> [REQUIREMENT]
Please count the lines in the items below that contain the word "fact" and reply with that number only.

> [INFORMATION]
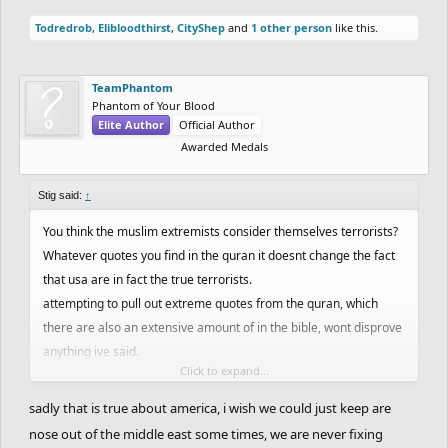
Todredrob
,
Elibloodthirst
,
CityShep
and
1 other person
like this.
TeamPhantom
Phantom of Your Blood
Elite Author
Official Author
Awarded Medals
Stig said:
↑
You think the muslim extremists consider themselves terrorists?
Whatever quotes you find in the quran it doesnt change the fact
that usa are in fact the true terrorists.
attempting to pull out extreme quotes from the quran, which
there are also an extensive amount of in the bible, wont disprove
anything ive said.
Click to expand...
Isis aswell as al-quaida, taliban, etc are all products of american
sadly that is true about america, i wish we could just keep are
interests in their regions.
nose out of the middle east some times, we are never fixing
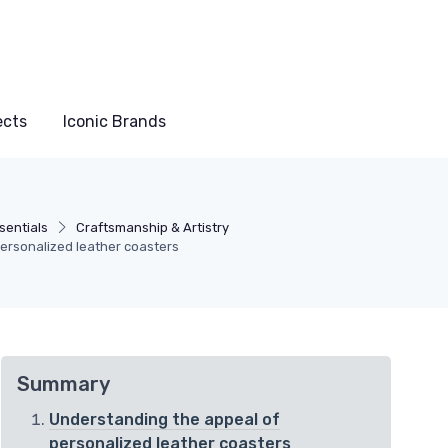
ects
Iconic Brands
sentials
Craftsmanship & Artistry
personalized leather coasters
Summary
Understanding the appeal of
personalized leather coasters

> [RESULT FOR THIS EXERCISE]
2